For the land battle India has been looking for very short range air defence missiles to deal with threats from Pakistan in the form of aircraft and helicopters. India has been looking around for replacement of its 1960 vintage L-70 anti-aircraft guns and had begun negotiations with original equipment manufacturers who are leaders in the business of making air defence guns. In 2007 and 2009 it came up against the “single vendor” phenomenon and no contracts could be signed. In the meantime Raytheon of America offered to sell off-the-shelf Stinger missiles through a government-to-government Foreign Military Sales window and that is where the matter stands. The Stinger is a proven weapon. It is light and it can shoot down aircraft in the line-of-sight-mode up to a distance of five kilometers.
This is the kind of scenario of missile interception in different kinds of terrain and ambiance. Much of this does not apply to how India intends to deal with the Nasr missile. For one, the Nasr is to be armed with a nuclear warhead and is to be deployed in territory that is heavily populated and includes many industries. The Nasr appears designed to prevent Indian armor and mechanized forces from entering Pakistan through a 50 km deep belt all along the international border given that its basing is done 10km away from the border itself. It needs to be remembered that the Nasr is a highly mobile weapon system and more deadly than any conventional artillery system in the Pakistan armory.
The manner in which it is fired makes it difficult to detect the flight of the missile till it is too late. The trajectory is very nearly flat-it executes a very slight parabolic curve during flight from canister to target. This characteristic makes it extremely difficult for ground based radar to detect its flight even if the blast of its ignition is detected. Being nuclear-tipped India cannot afford to allow it to be used in the manner Pakistan intends.

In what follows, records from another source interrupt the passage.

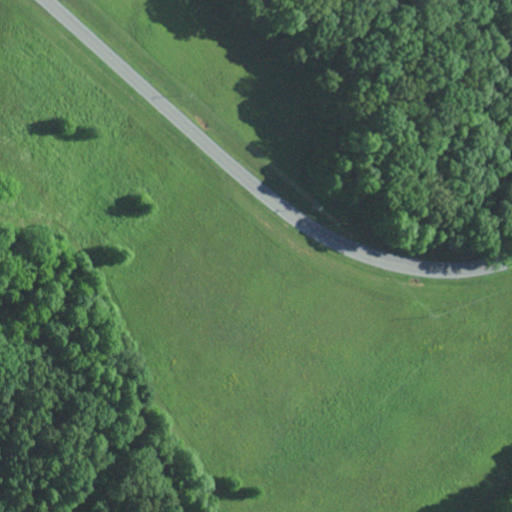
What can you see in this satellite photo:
road: (253, 187)
park: (256, 256)
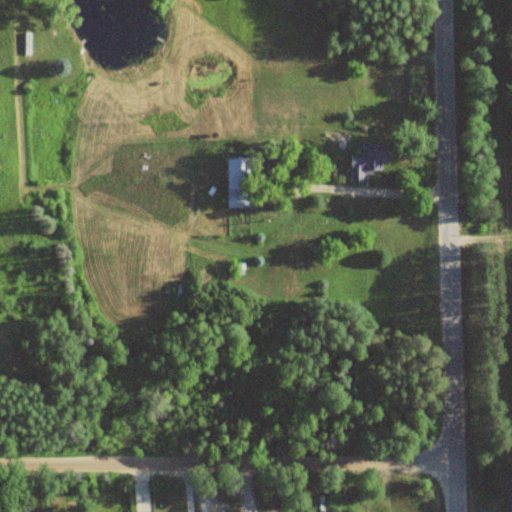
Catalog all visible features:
building: (366, 161)
building: (238, 182)
road: (482, 235)
road: (452, 255)
road: (228, 462)
building: (319, 503)
building: (24, 511)
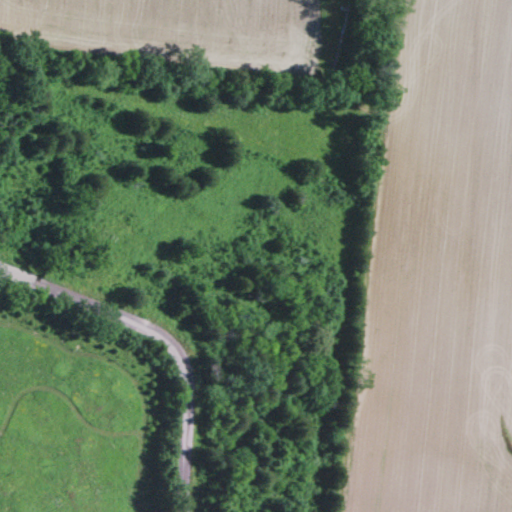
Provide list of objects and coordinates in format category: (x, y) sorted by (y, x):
building: (329, 59)
road: (161, 343)
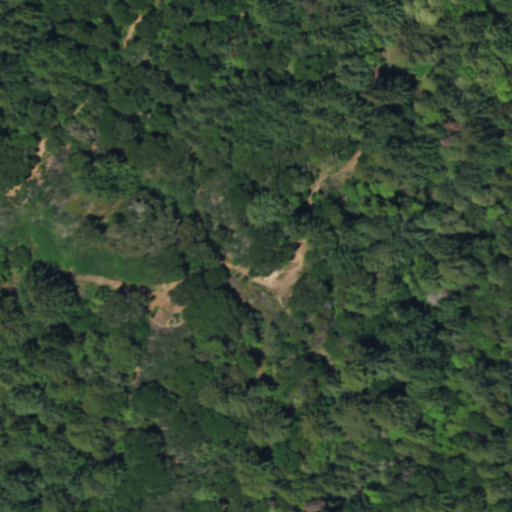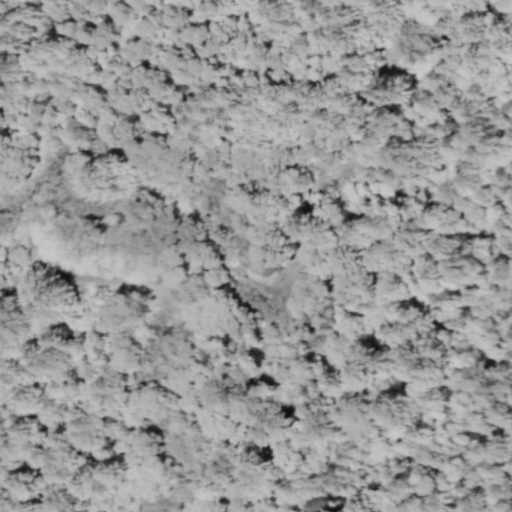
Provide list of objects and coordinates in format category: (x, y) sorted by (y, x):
road: (50, 120)
road: (281, 272)
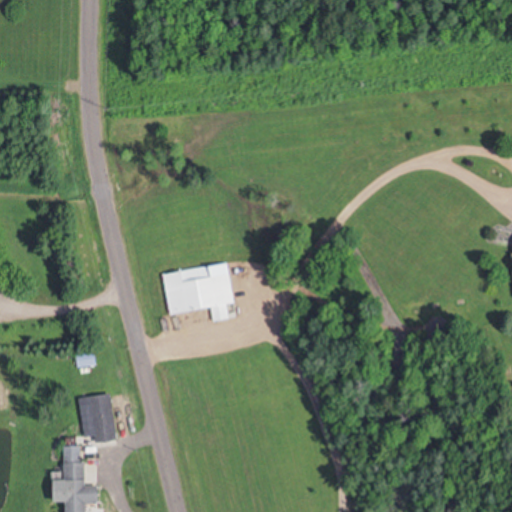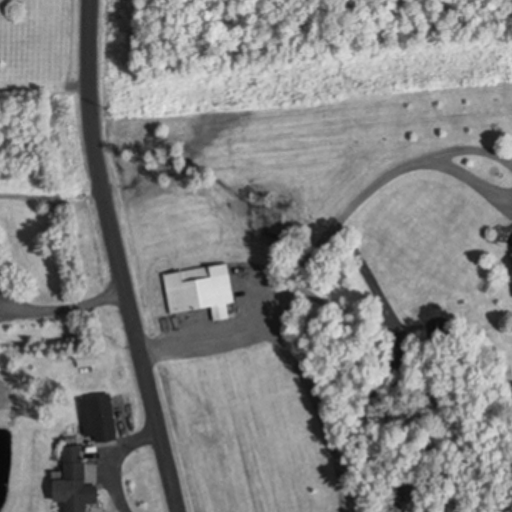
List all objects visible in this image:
road: (110, 258)
building: (201, 290)
building: (99, 417)
building: (78, 481)
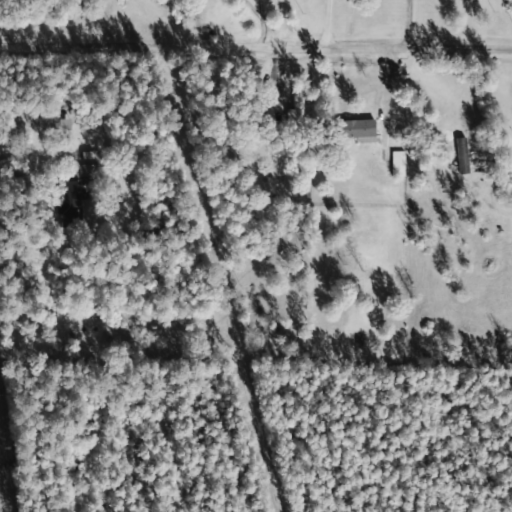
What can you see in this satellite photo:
road: (246, 77)
building: (295, 109)
building: (50, 124)
building: (352, 130)
building: (152, 132)
building: (395, 164)
building: (82, 171)
building: (67, 205)
building: (58, 338)
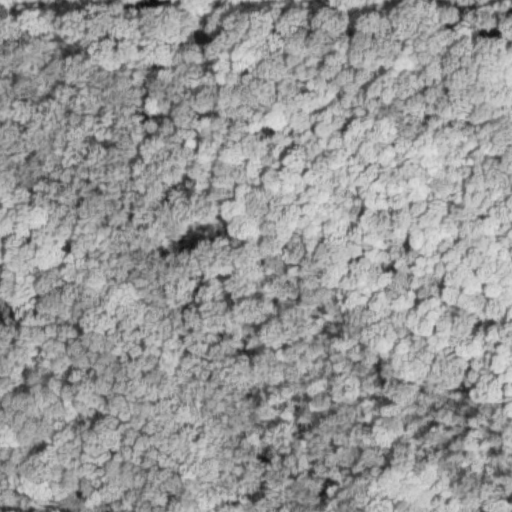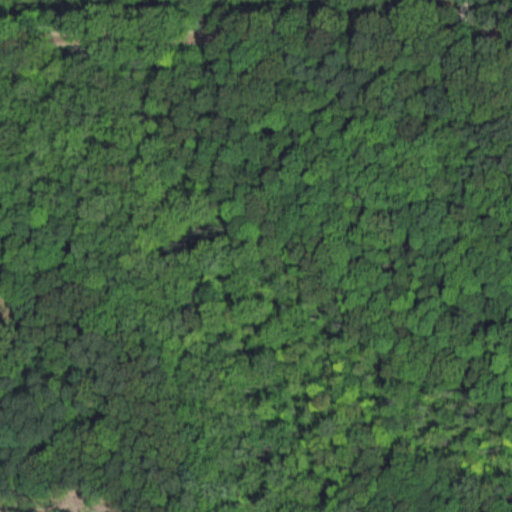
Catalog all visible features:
road: (256, 36)
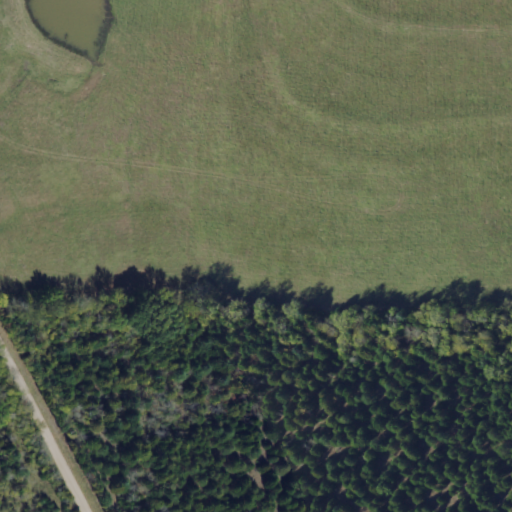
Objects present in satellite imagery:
road: (43, 429)
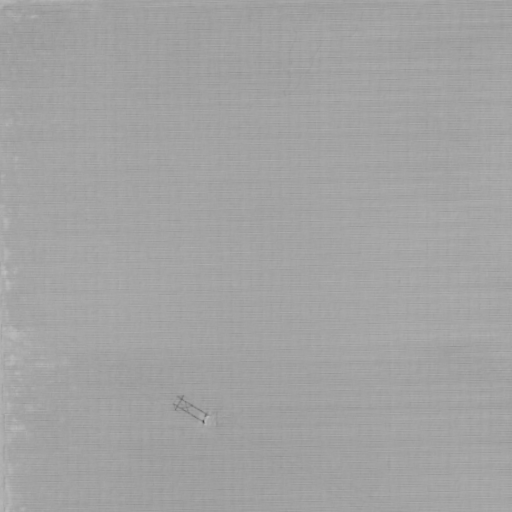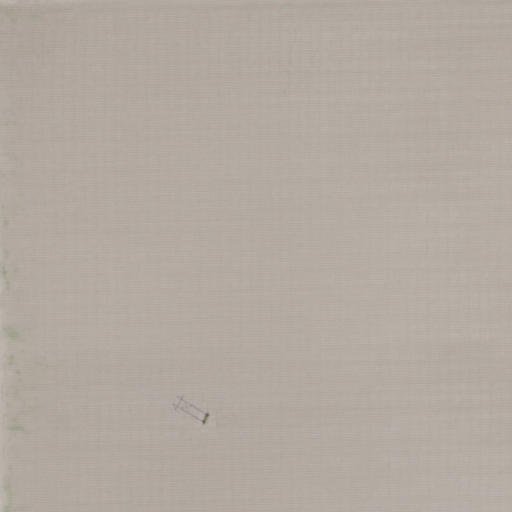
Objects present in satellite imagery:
power tower: (205, 416)
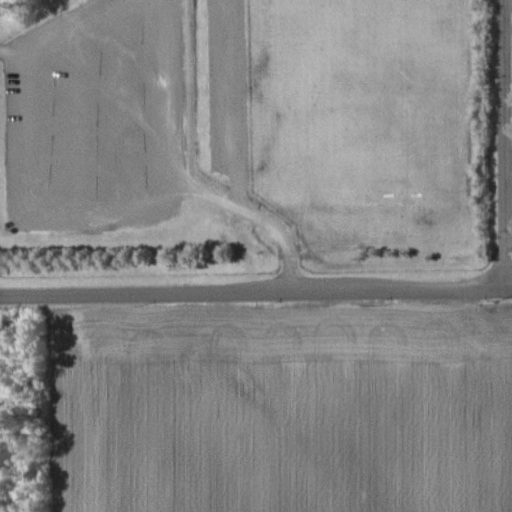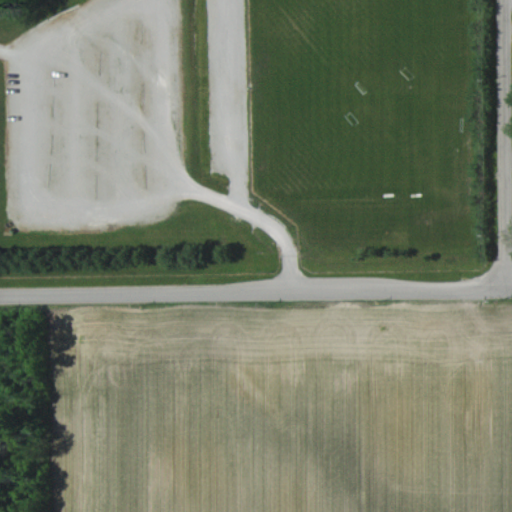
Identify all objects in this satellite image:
road: (504, 145)
road: (106, 206)
road: (256, 294)
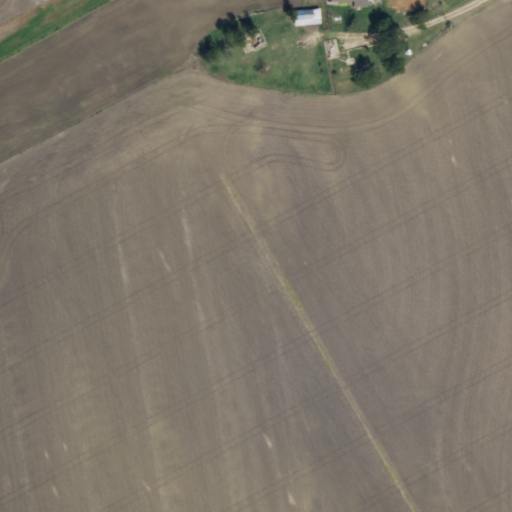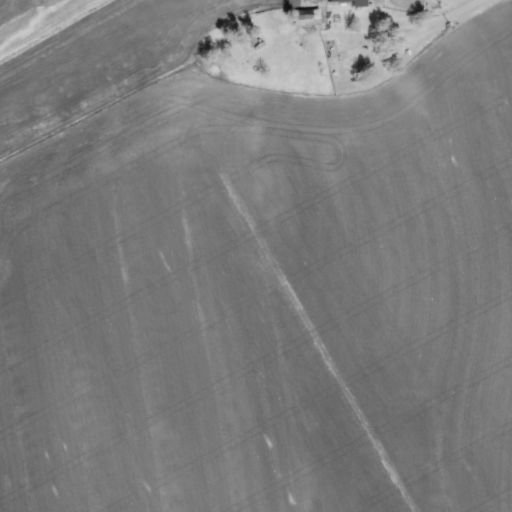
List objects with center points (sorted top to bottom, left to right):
crop: (31, 17)
road: (434, 24)
building: (356, 65)
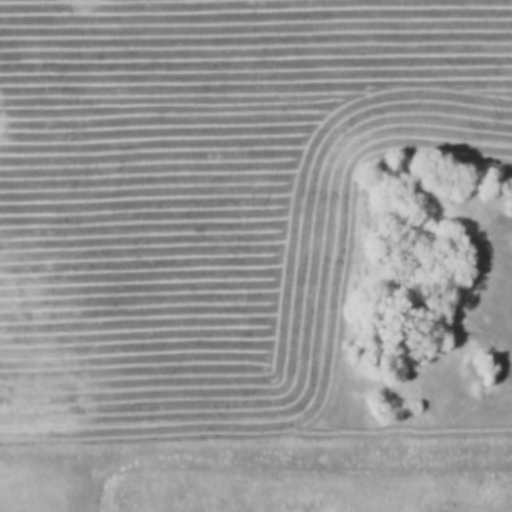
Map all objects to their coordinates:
road: (256, 441)
road: (109, 479)
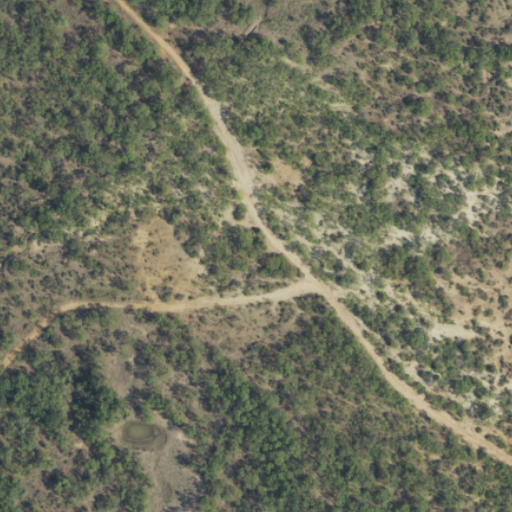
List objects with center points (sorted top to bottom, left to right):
road: (217, 74)
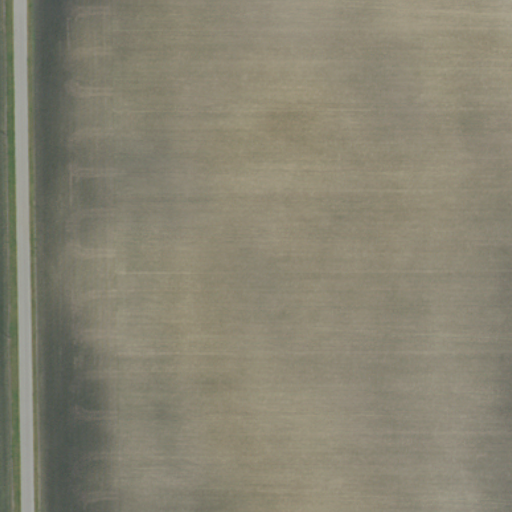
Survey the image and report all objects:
road: (22, 256)
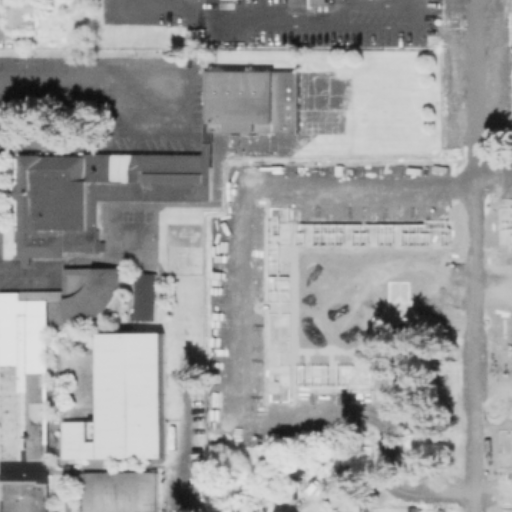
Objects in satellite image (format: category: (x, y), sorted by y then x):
building: (318, 2)
road: (413, 2)
building: (19, 13)
building: (20, 13)
road: (224, 26)
road: (335, 26)
road: (87, 90)
building: (244, 100)
building: (250, 100)
building: (286, 104)
building: (212, 110)
building: (140, 184)
building: (96, 192)
building: (52, 202)
road: (470, 255)
building: (144, 296)
building: (147, 296)
road: (493, 309)
road: (232, 334)
building: (37, 378)
building: (38, 378)
building: (135, 396)
building: (124, 401)
building: (83, 437)
building: (118, 490)
building: (122, 491)
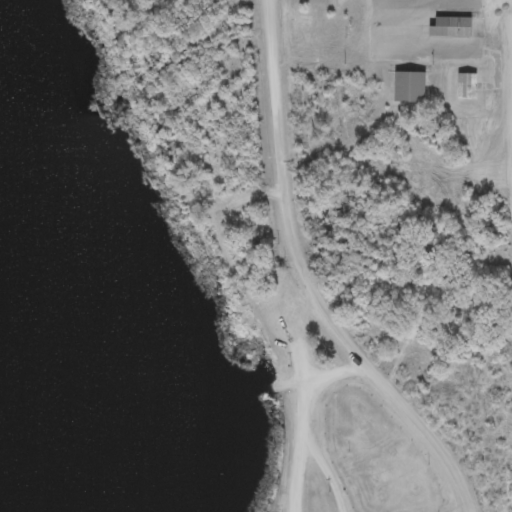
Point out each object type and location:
building: (450, 27)
building: (451, 28)
building: (465, 85)
building: (408, 86)
building: (467, 87)
building: (409, 88)
road: (311, 282)
road: (426, 436)
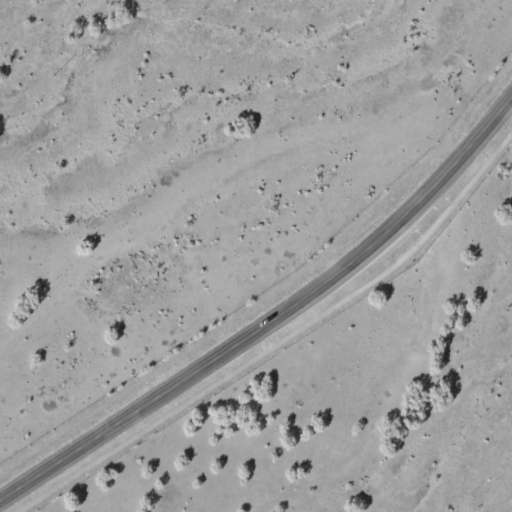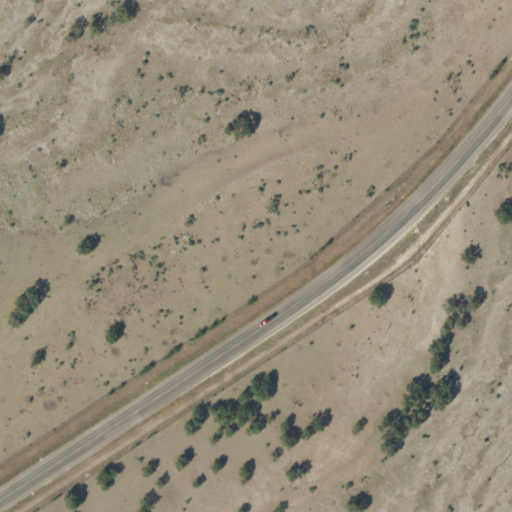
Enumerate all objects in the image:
road: (272, 326)
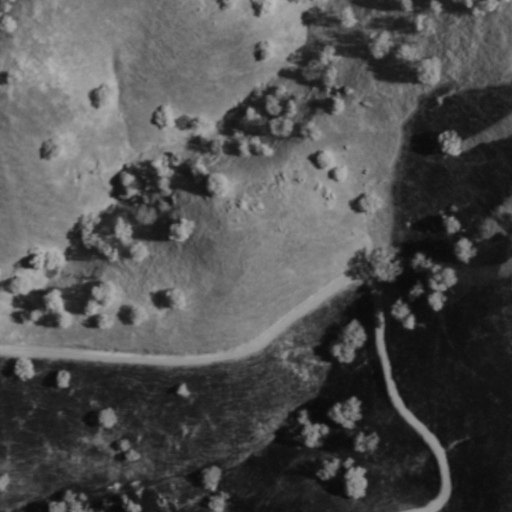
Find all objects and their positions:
road: (323, 252)
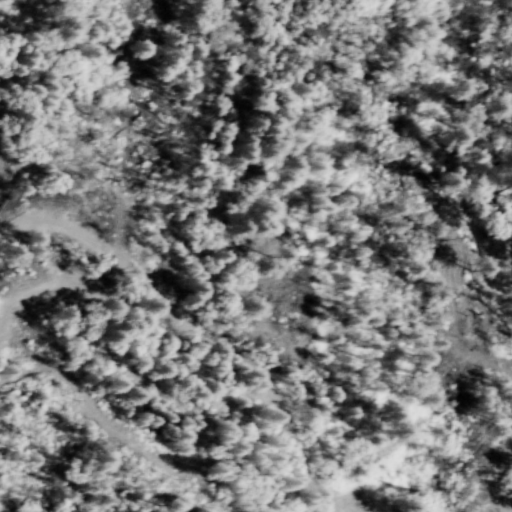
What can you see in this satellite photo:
road: (210, 336)
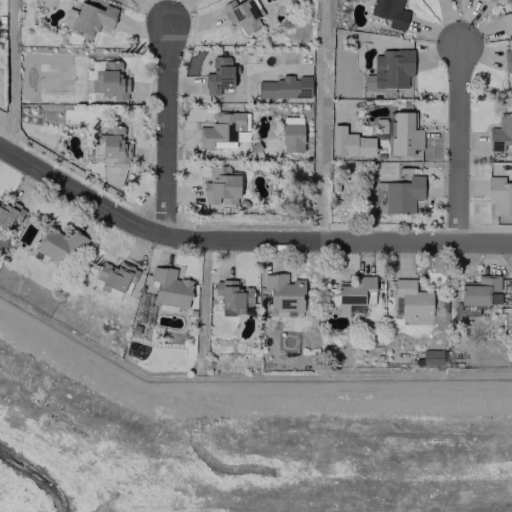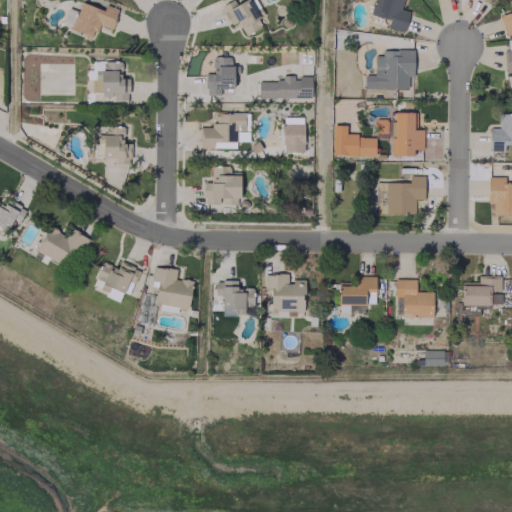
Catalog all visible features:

India will have to be innovative in dealing with the Nasr because the very short range air defence system does not appear to be able to deal with this particular weapon. While the problem of detection at launch is insignificant, it is the flight of the missile with its nuclear warhead that is difficult to deal with. It reaches its target in less than 50 seconds. The best way to render it relatively ineffective is to be able to intercept it midway in its flight and hence as close to Pakistani territory as possible so that that country itself is made victim of any radioactive escape from the nuclear warhead. As far as India is concerned, the most important requirement is to ensure that the warhead does not explode over target and hence the interception as soon as it is launched.
There are two ways of dealing with this problem. One is to go aerial. Either an aircraft on combat air patrol and air to ground surveillance and attack capabilities or a helicopter-borne target acquisition system be deployed on a daily basis to locate and mark out the Nasr TEL positions during its peacetime deployment preparatory to attack it in the event of the outbreak of hostilities. It could then be taken out with air-to-surface missiles as soon as it is seen to be made ready for launch or even after it is fired.
The other is a combination of the above procedure for target location and combined with skyward-looking directed energy weapons for the kill as it flies overhead.
Admittedly, this is a very Nasr-specific solution but a VSHORAD just for interception of a conventional warhead is no longer a viable option.